Thanks for the clarification about the global numbers. So, for America it is 9 out 10. For the entire world, it is 8.4 out of 10 - about what I expected.
My church is responsible and accounts for every dollar they spend, and they make every single one of them count. They post every single dollar brought in every week in the bulletin, and they account for it in monthly reports that are freely available to all members online or at the church office. Meanwhile the government pilfers it away by the trillions. There isn't one aspect of our government that is run efficiently. I want my tax dollars to count, sorry.
Here is some anecdotal evidence for you. My parents are Muslim. They raised both my brother and I as Muslim. Statistically all members of our houshold are considered Muslim yet both my brother and I acknowledged that we both lack faith in Islam and just to satisfy our parents we pretend to still be "Muslim" as in occasionally attend Mosque services and occasionally "pray". I wouldn't be surprised if this happens in many households.
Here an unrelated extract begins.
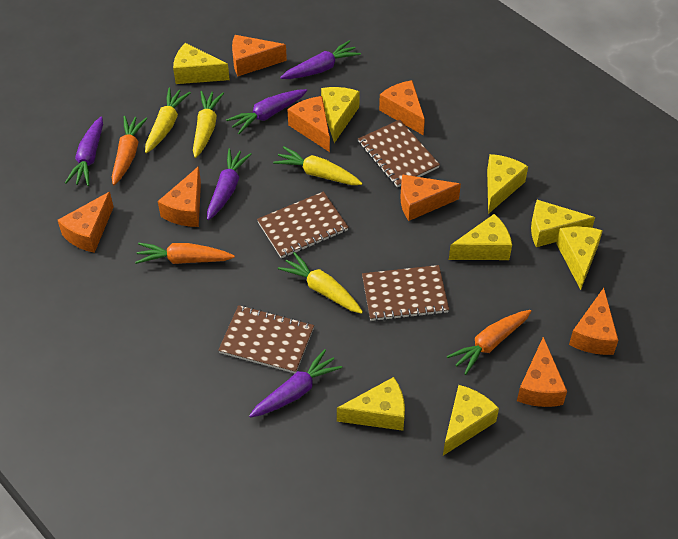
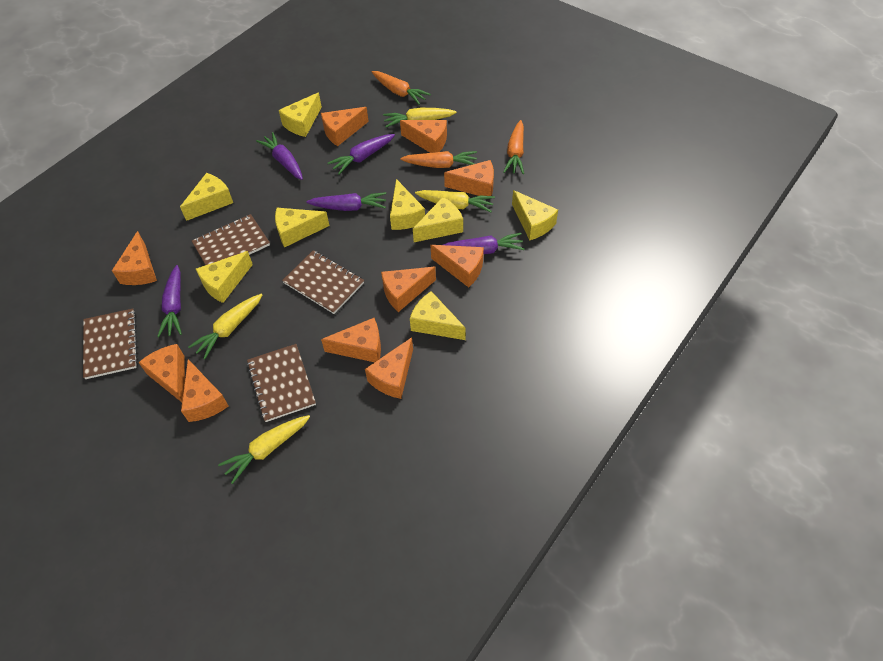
orange cheese: 8 -> 10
That is why statistics and polls in this case are ridiculous.
According to the World Religion Database, as of 2010 there is only 813,600,000 atheist / agnostic / religious but not affiliated people out of a world population of 6,895,900,000. Which is approx 11-12% of the population being so called non-believers, leaving 88-89% believing in God, a god, many gods or a higher power...so Svpernaut was pretty spot on with his ASSumption, wherever he pulled that number from. :grin: By saying a significant portion of this planet is atheist or do not believe in God, a god or a higher power makes it look like you only open your mouth to change feet. Oh, also on the statistics about the percentile of believers going down...:grin: Look it up. You are wrong there too.
Gallup conducted the poll I posted of 9 out of 10 Americans. http://www.gallup.com/poll/101872/how-does-gallup-polling-work.aspx They're just the longest running and most trusted polling in the world.
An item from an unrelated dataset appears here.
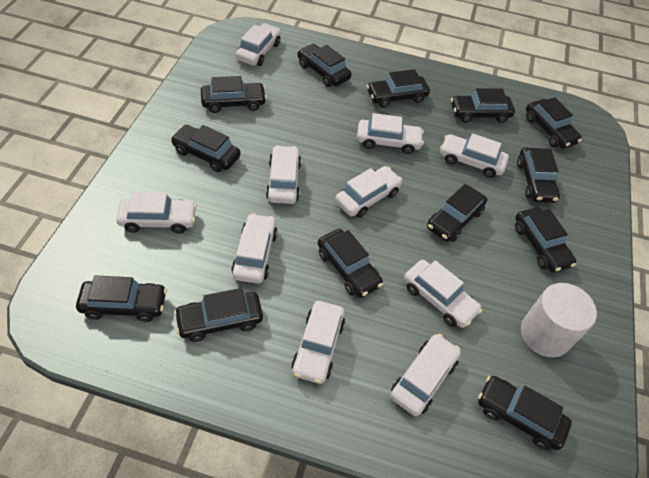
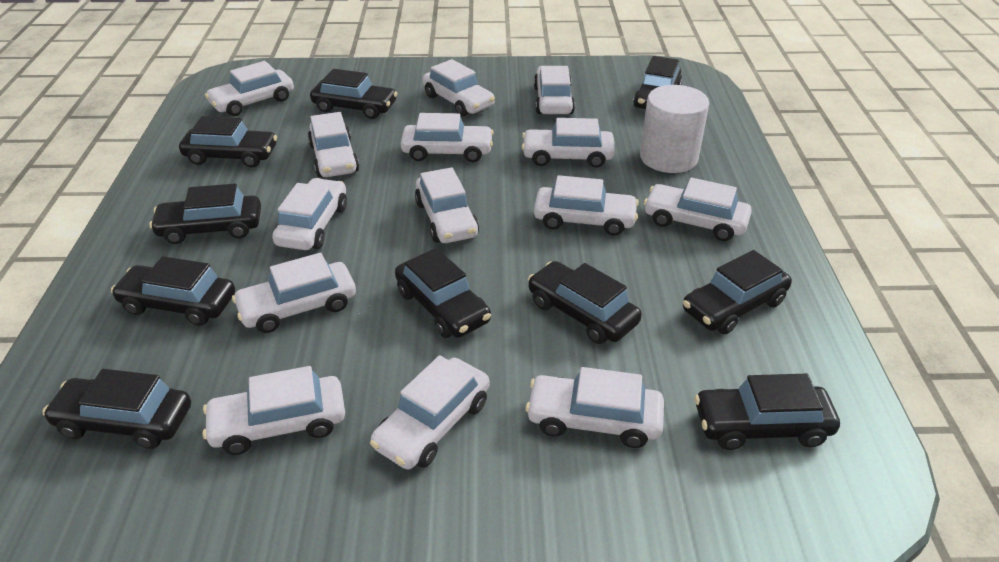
black car: 13 -> 10
white car: 10 -> 14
Well considering that religion is hammered in and forced at an extremely early age then I wouldn't be surprised that number isn't drastically going down. I didn't have a choice and I suspect a great deal of children don't either.
Do you actually need someone to explain to you why you labeling others as sinners and fantasizing about their fiery afterlives is ludicrous and should not be encouraged? You made a terrible analogy and now you're just falling back to the same old "It's faaaaaaith, I ain't gotta explain **** hahaha" attitude. Was your goal to enlighten people about faith or did you just want to sound as unreasonable as possible? Because you've done a fine job of the latter so far.
So no one can answer why requiring more evidence is considered "evil" enough to be damned to Hell for eternity? Someone rapes a child, then finds Jesus and doesn't require scientific evidence to believe, thus is granted eternal bliss in heaven. I never rape a child. I require more evidence about the story of Jesus. I am damned to eternal hell fire. k.